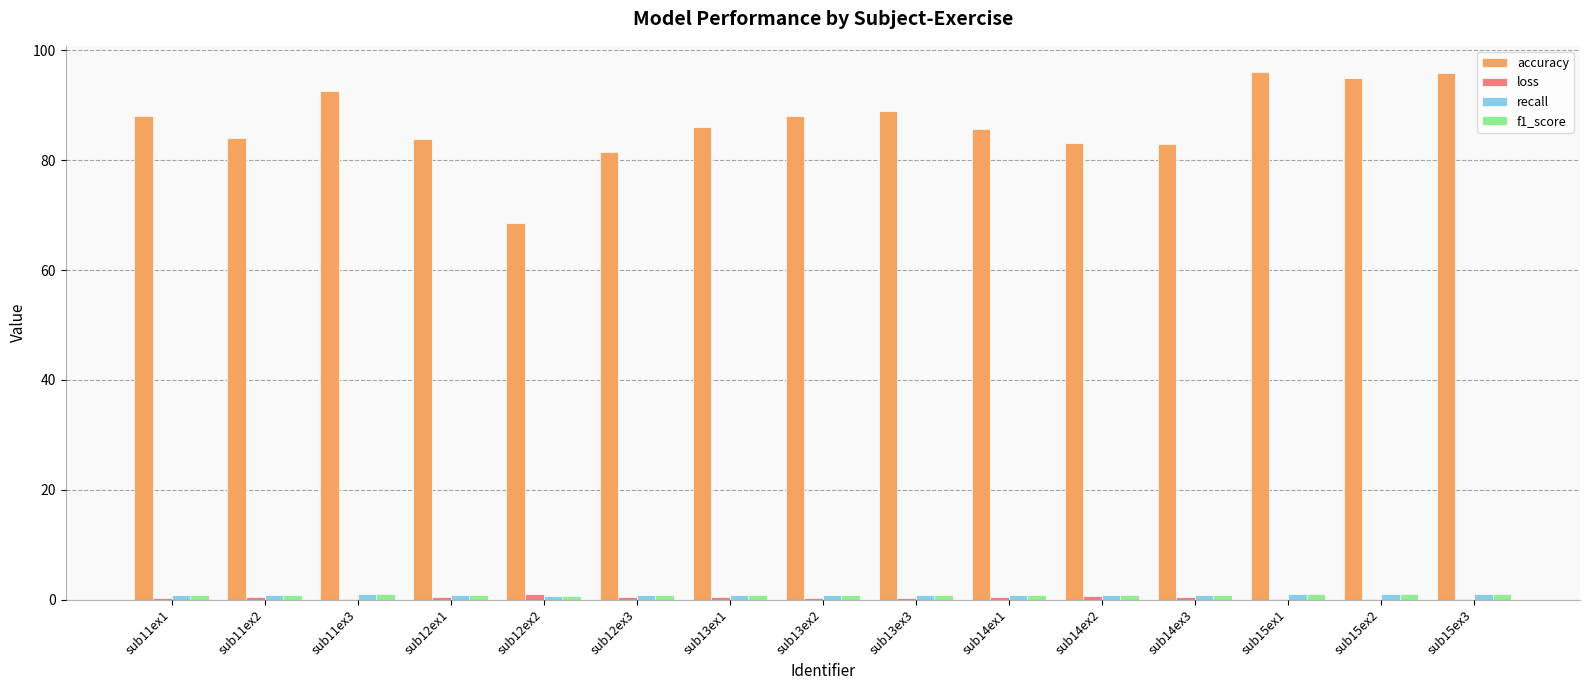

Which series has the largest total across all categories?

accuracy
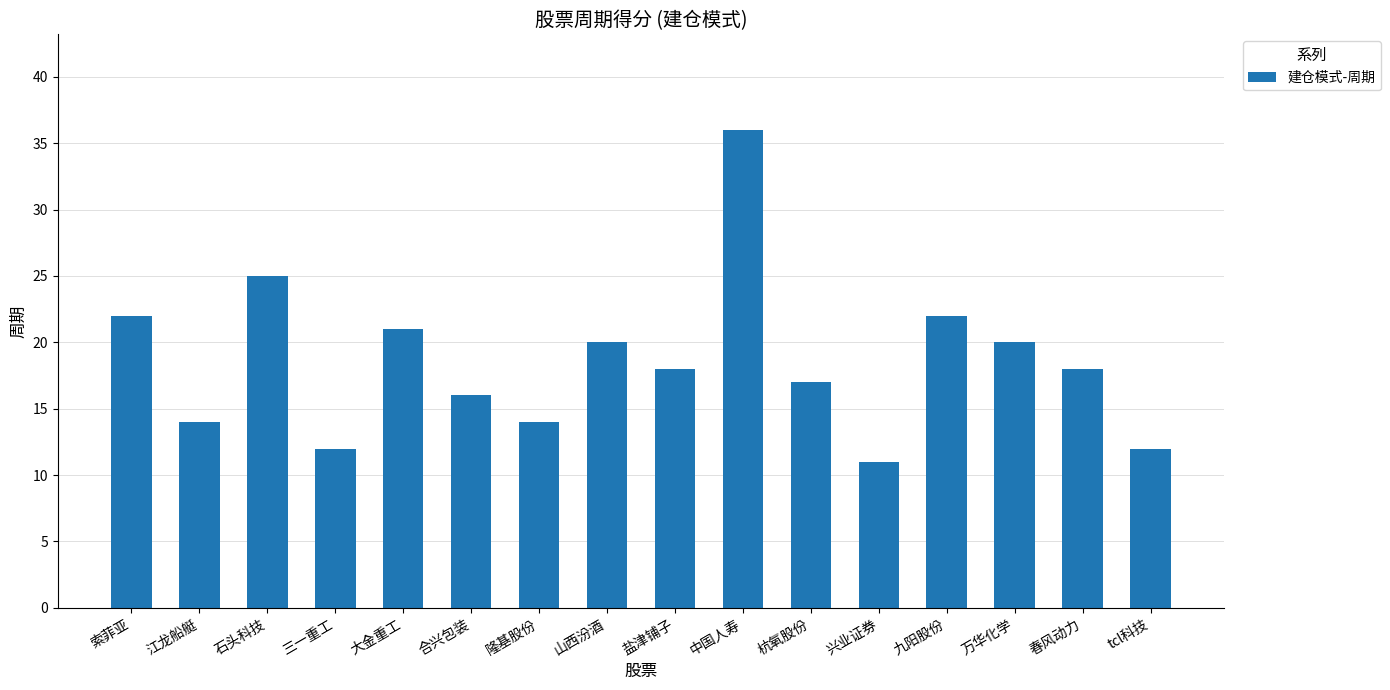

What is the smallest value displayed?

11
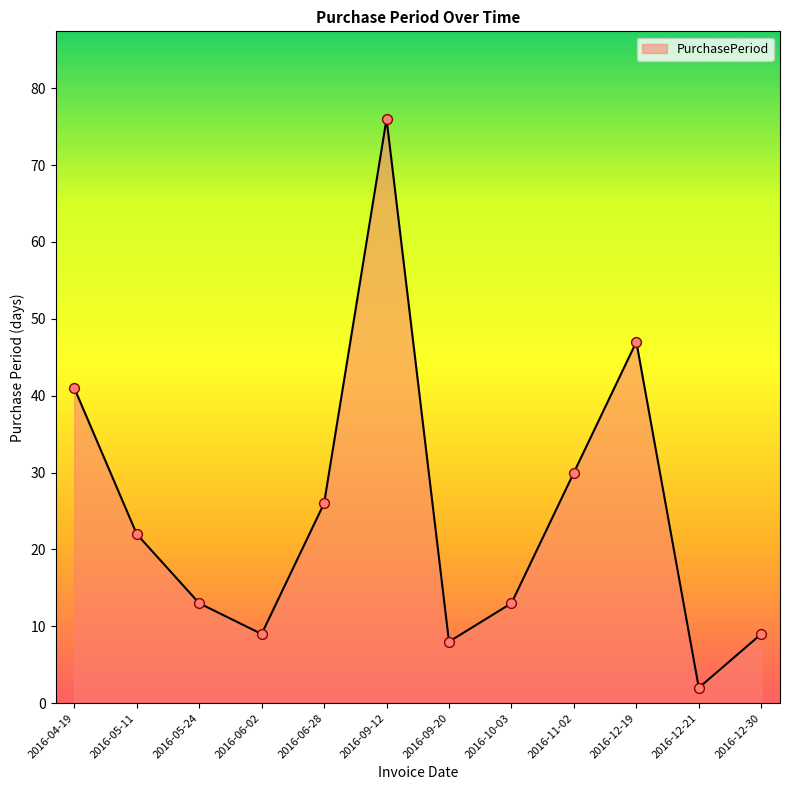

What is the ratio of the value at 2016-11-02 to the value at 2016-05-11?

1.4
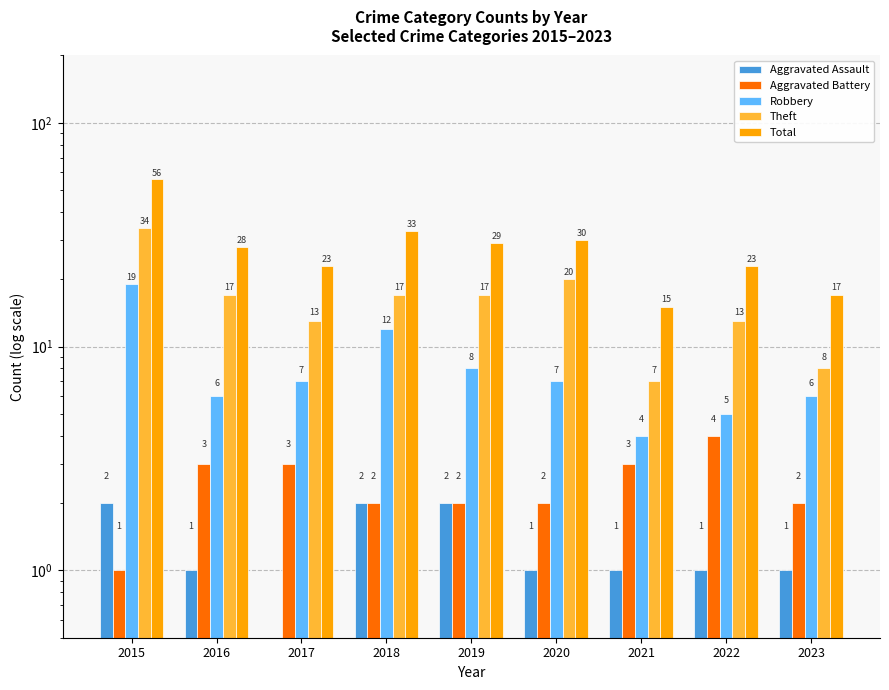

What is the sum of all Robbery values?

74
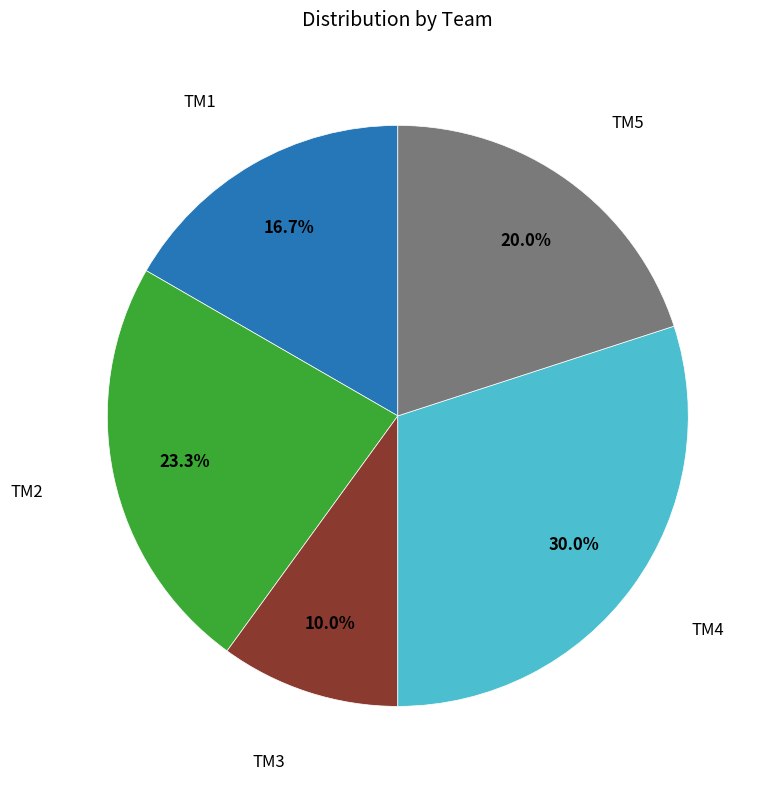

How many segments does this pie chart have?

5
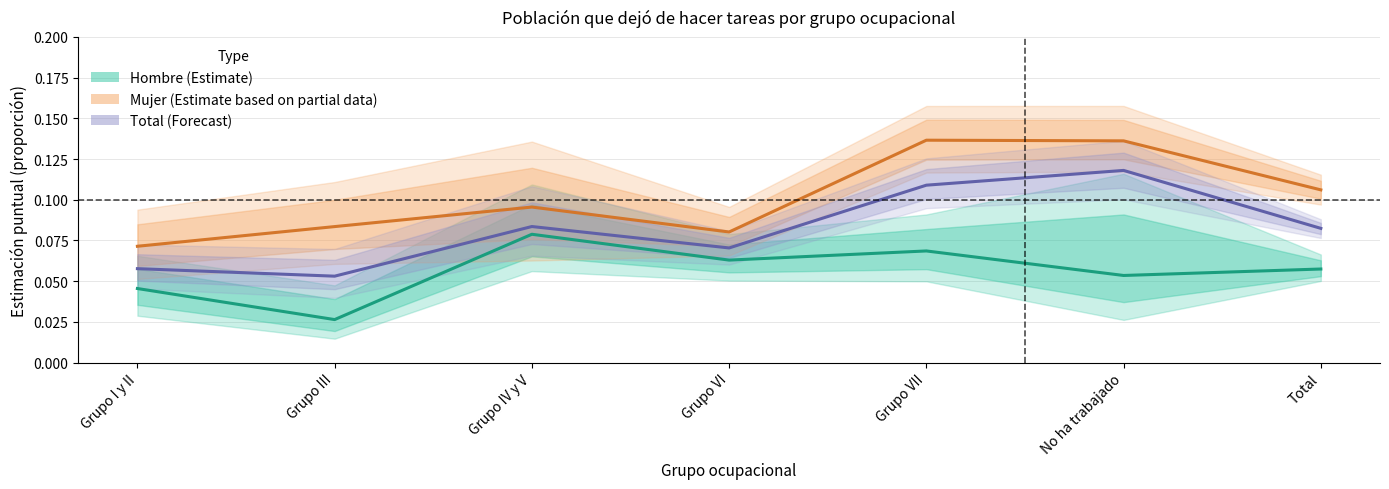

Is this an area chart (filled region under the line)?

No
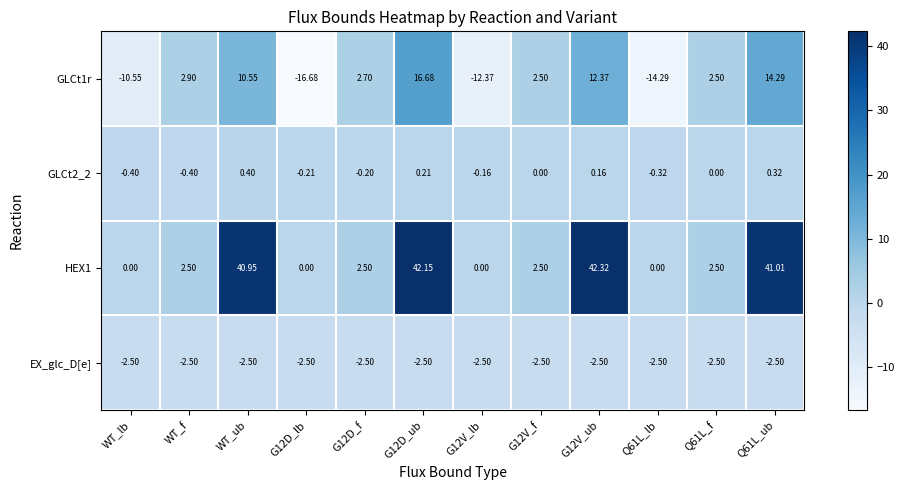

At which label does GLCt1r first exceed 2?

WT_f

******

• **Assignment**:
Copy the material above word for word, leaving out the pictures.

• **Finished task**:
Which series has the largest total across all categories?

accuracy

What is the smallest value displayed?

11

What is the ratio of the value at 2016-11-02 to the value at 2016-05-11?

1.4

What is the sum of all Robbery values?

74

How many segments does this pie chart have?

5

Is this an area chart (filled region under the line)?

No

At which label does GLCt1r first exceed 2?

WT_f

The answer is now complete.